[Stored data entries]
—————
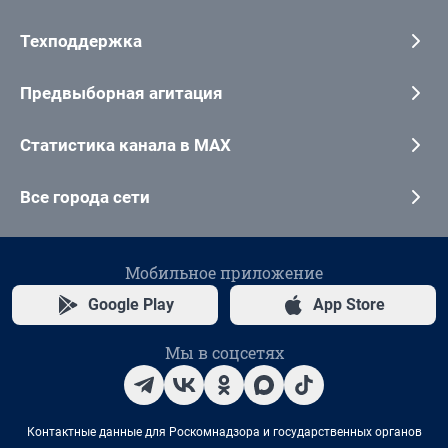
Техподдержка
Предвыборная агитация
Статистика канала в MAX
Все города сети
Мобильное приложение
Google Play
App Store
Мы в соцсетях
Контактные данные для Роскомнадзора и государственных органов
—————
** Task requirements **
Your response should consist solely of the lines from the one containing "Статистика канала в MAX" to the end of the entries, both ends included, exactly as they appear.

** Exercise solution **
Статистика канала в MAX
Все города сети
Мобильное приложение
Google Play
App Store
Мы в соцсетях
Контактные данные для Роскомнадзора и государственных органов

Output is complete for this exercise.